16 May 2012

Police officers turn on Theresa May over cuts

The Home Secretary is heckled as she addresses the Police Federation. Officers wave placards declaring “enough is enough” in protest at funding cuts.

Police officers have shown their opposition to the government’s sweeping reforms to police pay, pensions and conditions by telling Theresa May that cutting the service by 20 per cent is “criminal”.

Policing has had to take its share of the cuts for the good of the economy, she insisted, along with every other part of the public sector; telling the Police Federation conference in Bournemouth that the only alternative to cutting pay would have been even steeper job losses. The changes, she claimed, were in the interest of the future of policing.

The silent treatment

But that was not what the police wanted to hear. More than a thousand officers sat through her speech in stony silence: some heckling Mrs May as she told them: “It is because the police are crime-fighters that we will never privatise policing”. One officer called out: “You already are”.

Another delegate, Dave Bennett, won a huge round of applause as he challenged the home secretary, branding her “a disgrace”, while Ian Pointon, from Kent Police Federation, said the reforms would see “the end of policing by consent”.

The depth of police opposition towards the changes was revealed last week, when tens of thousands of off-duty officers marched through Westminster against plans to make savings of £1.5bn by 2014-15, with the loss of 16,000 jobs.

Officers say morale is sinking fast over the prospect of huge changes to pay and conditions, which will mean they have to work longer, and pay more into their pension funds.
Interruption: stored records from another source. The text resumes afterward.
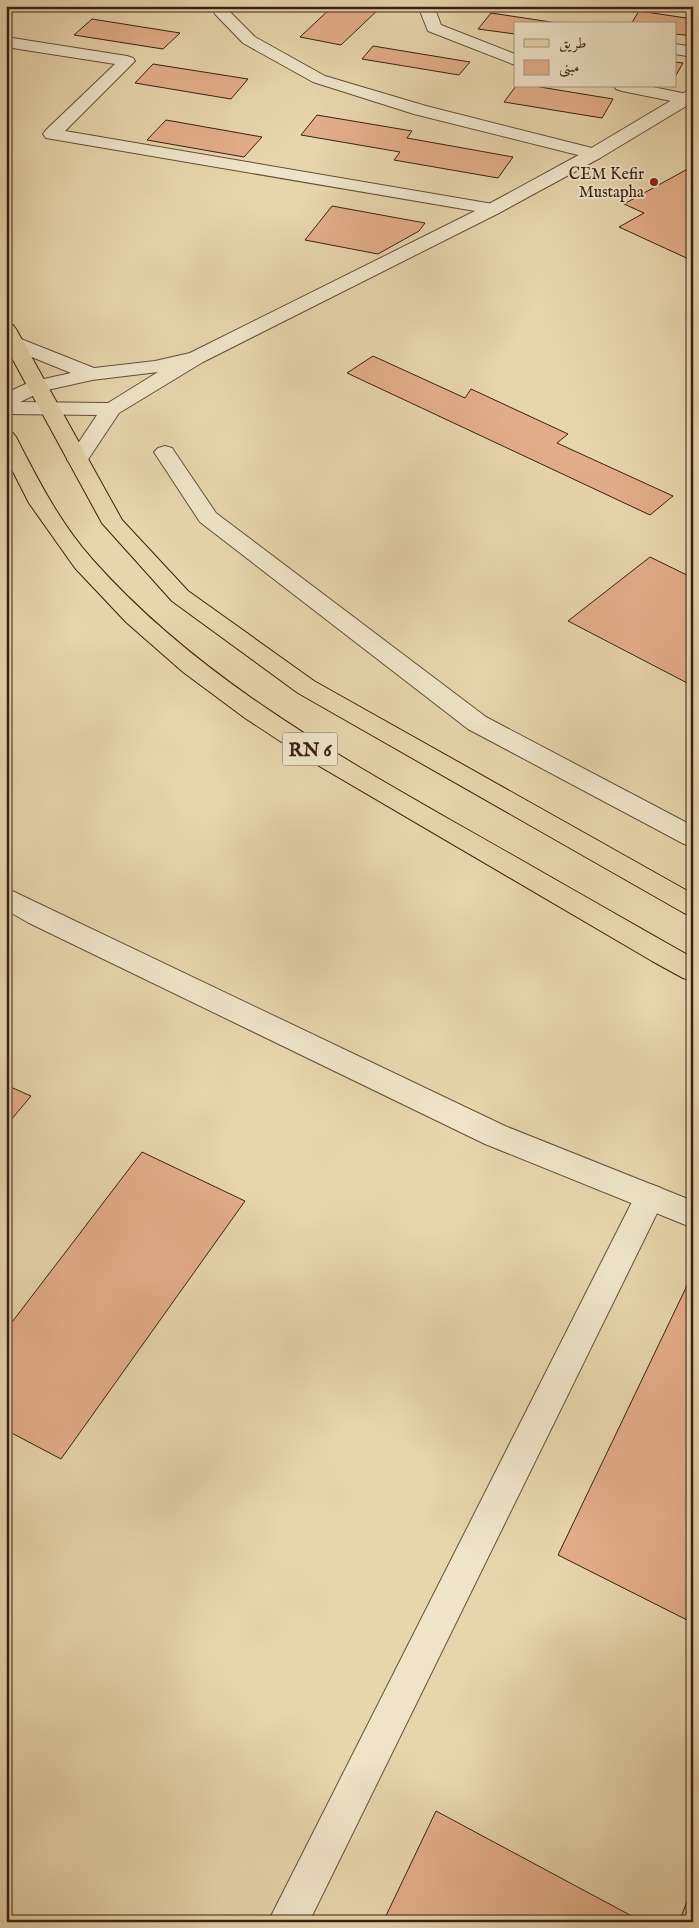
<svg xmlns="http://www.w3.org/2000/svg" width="699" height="1928" viewBox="0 0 699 1928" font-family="'IM FELL English',Amiri,serif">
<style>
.building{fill:#e3ad89;stroke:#392012}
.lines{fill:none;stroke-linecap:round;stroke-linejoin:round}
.minor-casing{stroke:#644d38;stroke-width:2}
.tertiary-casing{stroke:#644d38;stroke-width:2}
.primary-casing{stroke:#392012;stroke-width:2}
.minor{fill:#efe4c8;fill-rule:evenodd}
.tertiary{fill:#efe4c8;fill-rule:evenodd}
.primary{fill:#e7d5ab;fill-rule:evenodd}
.poi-dot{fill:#8f2418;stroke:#efe4c8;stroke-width:2}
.labels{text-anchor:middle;stroke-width:4;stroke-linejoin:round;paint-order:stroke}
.far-poi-label{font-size:16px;fill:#392012;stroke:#efe4c8;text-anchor:end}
.shield{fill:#efe4c8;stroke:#705b49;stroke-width:1}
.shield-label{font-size:19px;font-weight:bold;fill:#392012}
</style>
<rect width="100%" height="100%" fill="#e7d5ab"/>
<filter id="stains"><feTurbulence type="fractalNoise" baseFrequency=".004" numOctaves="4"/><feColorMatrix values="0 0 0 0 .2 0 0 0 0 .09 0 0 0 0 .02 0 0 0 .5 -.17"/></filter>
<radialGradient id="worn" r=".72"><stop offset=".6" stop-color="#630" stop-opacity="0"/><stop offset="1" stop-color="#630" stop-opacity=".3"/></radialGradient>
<g class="building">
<path d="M333,6H378L381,7L341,45L300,37Z"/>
<path d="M639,11L693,19V36L675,34V24H631Z"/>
<path d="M491,13L564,24H515V34L478,29Z"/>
<path d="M92,19L180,33L163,49L74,35Z"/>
<path d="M373,46L470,62L459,75L362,59Z"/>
<path d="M675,62L683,63L675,77Z"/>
<path d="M153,64L248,79L231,99L135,83Z"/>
<path d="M516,86H534L613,99L602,118L504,102Z"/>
<path d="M317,115L412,131L407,138L513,157L498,178L394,160L400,152L301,135Z"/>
<path d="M166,120L262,137L244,157L147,140Z"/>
<path d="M693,166V261L619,227L644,213L624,204Z"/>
<path d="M332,206L425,223L419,231L378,254L305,240Z"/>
<path d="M373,356L465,398L471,389L568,434L557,443L673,496L650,515L347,373Z"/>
<path d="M650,557L693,578V686L568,621Z"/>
<path d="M6,1085L31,1096L6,1126Z"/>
<path d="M142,1152L245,1201L61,1459L6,1430V1330Z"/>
<path d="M693,1273V1623L558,1555Z"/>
<path d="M436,1811L643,1922H383Z"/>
<path d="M693,1886V1922H679Z"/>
</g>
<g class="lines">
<defs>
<g id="minor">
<path d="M212,6H228V10L255,37L325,76L426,106L600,150L603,154L600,158L594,159L414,114L313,82L243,43L215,14Z"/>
<path d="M418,6H434L441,25L515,54V65L428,31Z"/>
<path d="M6,37L127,56L133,58L135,61L65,131L493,204L499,205L502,209L499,213L493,214L46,138L43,134L46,130L115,64L6,47Z"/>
<path d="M675,44L693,47V57L675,54Z"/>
<path d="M614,86H648L692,95L693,101L686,104L622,91L616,89Z"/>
<path d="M165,446L172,448L216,513L486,717L693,826V846L684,844L468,729L200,522L154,452L158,448Z"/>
<path d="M650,1184L661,1188L665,1197L309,1922H268L639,1188Z"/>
</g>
<g id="tertiary">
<path d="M693,90V102L600,158L499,213L203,362L119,413L85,464L78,466L71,464L67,460L97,415L6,414V393L30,382L71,373L7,347V339L14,337L21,339L94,368L155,361L190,353L487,205L588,150L687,91ZM158,372L108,403L20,402L43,391L92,380Z"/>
<path d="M6,888L505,1126L693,1201V1228L485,1144L29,923L6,910Z"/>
</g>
<g id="primary">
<path d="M6,323L13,325L16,329L122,520L188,591L314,681L693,894V916L684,913L298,693L172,601L102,523L6,347Z"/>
<path d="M6,431L13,433L16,437C38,480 60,523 92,559C192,672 324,748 454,822C534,867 613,913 693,958V981L683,978L652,961L309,760L245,718L183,672L126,622L75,568L29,503L6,458Z"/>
</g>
</defs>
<use href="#minor" class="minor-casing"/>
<use href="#tertiary" class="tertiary-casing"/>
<use href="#primary" class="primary-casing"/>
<use href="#minor" class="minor"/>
<use href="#tertiary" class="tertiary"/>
<use href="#primary" class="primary"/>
</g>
<circle class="poi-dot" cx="654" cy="182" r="5"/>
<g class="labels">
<g class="far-poi-label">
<text x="644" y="179">CEM Kefir<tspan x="644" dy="18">Mustapha</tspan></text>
</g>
<rect class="shield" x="282.5" y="732.5" width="55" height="33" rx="4"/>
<g class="shield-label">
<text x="310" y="756">RN 6</text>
</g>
</g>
<rect width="699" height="1928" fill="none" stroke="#e7d5ab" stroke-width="25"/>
<rect x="8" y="8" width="684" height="1913" fill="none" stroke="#392012" stroke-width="2.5"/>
<rect x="12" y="12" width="674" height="1903" fill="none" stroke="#392012"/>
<rect x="514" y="22" width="162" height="65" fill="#efe4c8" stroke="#a6967f"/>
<rect x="524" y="39" width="25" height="8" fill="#e7d5ab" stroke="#a6967f"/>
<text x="559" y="48" font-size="15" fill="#392012">طريق</text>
<rect x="524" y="60" width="25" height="15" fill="#e3ad89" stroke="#a6967f"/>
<text x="559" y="72" font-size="15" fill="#392012">مبنى</text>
<rect width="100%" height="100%" filter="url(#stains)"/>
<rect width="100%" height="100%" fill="url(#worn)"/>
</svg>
They are also opposed to what Federation leaders call the “wholesale privatisation” of the service, under plans to outsource back office functions and other roles to private security firms.

Rank and file fury

Rank and file officers have vented their fury on blogs like the Anti Winsor Network, which was set up to oppose the recommendations in Tom Winsor’s reviews into the future of policing. The former rail regulator called for a complete overhaul of the way forces are run, including lifting the ban on compulsory redundancies, rewarding officers who take greater risks in front-line roles, while cutting other payments and allowances.

Other proposals are aimed at “professionalising” the police, requiring new recruits to have at least two A Levels, and allowing high-flyers to enter at inspector level, rather than working their way through the ranks, with promotion based on skill and merit, rather than time served.
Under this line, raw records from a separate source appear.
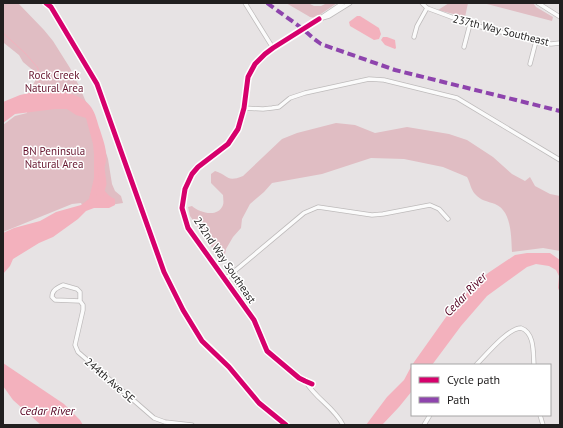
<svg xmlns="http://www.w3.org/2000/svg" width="563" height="428" font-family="'PT Sans',sans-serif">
<rect width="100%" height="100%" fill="#e7e3e4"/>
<g fill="#e0bdc3">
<polygon points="3,3 18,3 44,30 53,41 70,68 80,88 101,137 108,159 112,184 115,191 121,196 123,203 84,209 81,203 72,204 3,232 3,125 15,116 27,113 29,93 35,81 35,72 23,62 19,55 4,43 3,44"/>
<polygon points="286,3 308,3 314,6 321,6 327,3 337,3 315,18 310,17"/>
<polygon points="449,3 468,3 465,17 438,10"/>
<polygon points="483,3 533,3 536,7 553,17 552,21"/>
<path d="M336 123 355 125 375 133 407 127 449 134 467 140 493 157 512 174 525 181 530 177 535 186 550 194 560 196V251L543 248 512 252C511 237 512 211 495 204 487 201 481 201 475 194 471 190 470 182 467 177L443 167 404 159 371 158 322 174 272 183 264 192 250 204 242 219 241 228 233 237 226 249 225 254 221 257 216 253 190 216 188 207 192 206C200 213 218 218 223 205 224 202 223 198 223 195L211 183V174L215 171C229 175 226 183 243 176L282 139 297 133Z"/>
</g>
<g fill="#f3b1bd">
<polygon points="357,16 360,16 379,28 381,34 379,39 374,40 350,26 349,22"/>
<polygon points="383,37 387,37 395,40 396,48 395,49 385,45 381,40"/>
<path d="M38 91C55 91 80 91 91 107 96 114 97 122 100 130 103 140 107 149 106 160 106 164 104 168 103 171 100 183 103 194 115 199V205L109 208H94L86 211 78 219 53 237 39 243 13 259 10 266 3 274V233L14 228 40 221 56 212 81 205 89 199 94 178V154L93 144 86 118 76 115 67 109H55L15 114 3 123V102L20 95Z"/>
<polygon points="550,253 560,260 560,293 558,288 559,276 556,270 549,266 536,264 527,267 487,296 461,326 432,365 412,365 456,303 488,273 515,255 527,253"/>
<polygon points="3,363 64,404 80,420 83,425 41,425 13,400 3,386"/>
<polygon points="412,365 412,391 399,407 382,425 366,425 387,397 404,380"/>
</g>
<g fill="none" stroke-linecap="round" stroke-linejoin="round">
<polyline stroke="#f3b1bd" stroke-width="1" points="3,33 25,53 38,68 40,92"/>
<polyline stroke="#f3b1bd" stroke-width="7" points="100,194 103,184 101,167"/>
<defs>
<g id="minor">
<polyline points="245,3 273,48"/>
<polyline points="343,3 319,19 329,16 350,3"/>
<polyline points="422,3 427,8 470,24 536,41 551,44 560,43"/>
<polyline points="538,3 560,17"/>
<polyline points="414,37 417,26 427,8"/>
<polyline points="464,47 470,24"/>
<polyline points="530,64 536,41"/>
<polyline points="244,108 263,109 272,108 279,107 290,98 305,93 369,79 384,80 457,98 560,160"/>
<polyline points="224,280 304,213 318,207 372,215 383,214 430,205 439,209 448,219"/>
<path d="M80 301 55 300 52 297C52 290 57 288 63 285L77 289 80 292V301L83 305V310L75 345 78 352 154 418 165 422 192 425"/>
<path d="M476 365C486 355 508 328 521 328 535 333 533 353 534 365"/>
<path d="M306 382C316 399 334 407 343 425"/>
<polyline points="312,384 305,381 299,378 267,351 254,320 188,228 182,208 185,189 192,174 198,167 228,144 238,129 244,108 248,77 255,64 265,54 273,48 319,19"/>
<polyline points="540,415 543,425"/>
<polyline points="424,425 430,415"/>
</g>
</defs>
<use href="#minor" stroke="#bebbbb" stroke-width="5"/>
<use href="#minor" stroke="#fbfbfb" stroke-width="3.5"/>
<polyline stroke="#8e44ad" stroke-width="4" stroke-dasharray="8 4" stroke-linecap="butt" points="267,3 303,29 313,38 321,44 395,70 560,111"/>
<defs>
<g id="cycleway">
<polyline points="46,3 51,7 97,84 164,272 183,310 202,341 229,367 259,403 286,425"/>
<polyline points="312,384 305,381 299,378 267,351 254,320 188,228 182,208 185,189 192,174 198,167 228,144 238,129 244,108 248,77 255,64 265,54 273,48 319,19"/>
</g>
</defs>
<use href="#cycleway" stroke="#fff" stroke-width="8"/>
<use href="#cycleway" stroke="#d6006c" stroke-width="5"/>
</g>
<g text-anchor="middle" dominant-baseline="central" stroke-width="3" stroke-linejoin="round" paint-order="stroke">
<g font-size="11" fill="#211f1f" stroke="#fff">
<text transform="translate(501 30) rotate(14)">237th Way Southeast</text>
<text transform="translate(225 260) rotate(56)">242nd Way Southeast</text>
<text transform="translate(110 380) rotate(41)">244th Ave SE</text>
</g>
<g font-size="11" fill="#66152e" stroke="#fff">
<text x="54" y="75">Rock Creek<tspan x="54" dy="13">Natural Area</tspan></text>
<text x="54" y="151">BN Peninsula<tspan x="54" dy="13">Natural Area</tspan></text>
</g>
<g font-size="12" font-style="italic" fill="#540020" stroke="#fff">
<text transform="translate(465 294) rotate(-46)">Cedar River</text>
<text x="47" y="410">Cedar River</text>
</g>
</g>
<rect width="563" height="428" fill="none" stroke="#211f1f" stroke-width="8"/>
<rect x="411" y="364" width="140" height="52" fill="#ffffff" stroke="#a6a5a5"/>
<rect x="419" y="377" width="20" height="6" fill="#d6006c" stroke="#a6a5a5"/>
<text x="447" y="384" font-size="12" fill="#211f1f">Cycle path</text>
<rect x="419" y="397" width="20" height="6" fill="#8e44ad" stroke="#a6a5a5"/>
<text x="447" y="404" font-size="12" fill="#211f1f">Path</text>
</svg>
Senior officers have also voiced their concerns in public. Gloucestershire Chief Constable Tony Melville announced he was stepping down at the end of the month, in opposition to the election of police and crime commissioners. He warned that further budget cuts would put the force on a “metaphorical cliff edge”.

Peter Fahy, the chief constable of Greater Manchester Police, has also spoken out, with officers claiming they are already “stretched beyond capacity”, while Devon and Cornwall’s Stephen Otter warned crime rates could rise if there were fewer visible police officers patrolling the streets.

Commons clash

In the Commons, Labour leader Ed Miliband clashed with David Cameron over the issue at Prime Minister’s questions, saying it was little wonder that the police were “absolutely furious” at his broken promise not to slash their budgets. Mr Cameron insisted the Home Office was putting more police on the front line, a claim that Channel 4 News has already called into question.

And it is unlikely to satisfy the thousands of officers who have shown unprecedented opposition to the cuts, which, they say, could put public safety at risk, and leave the government “on the precipice of destroying a police service that is admired and replicated throughout the world”.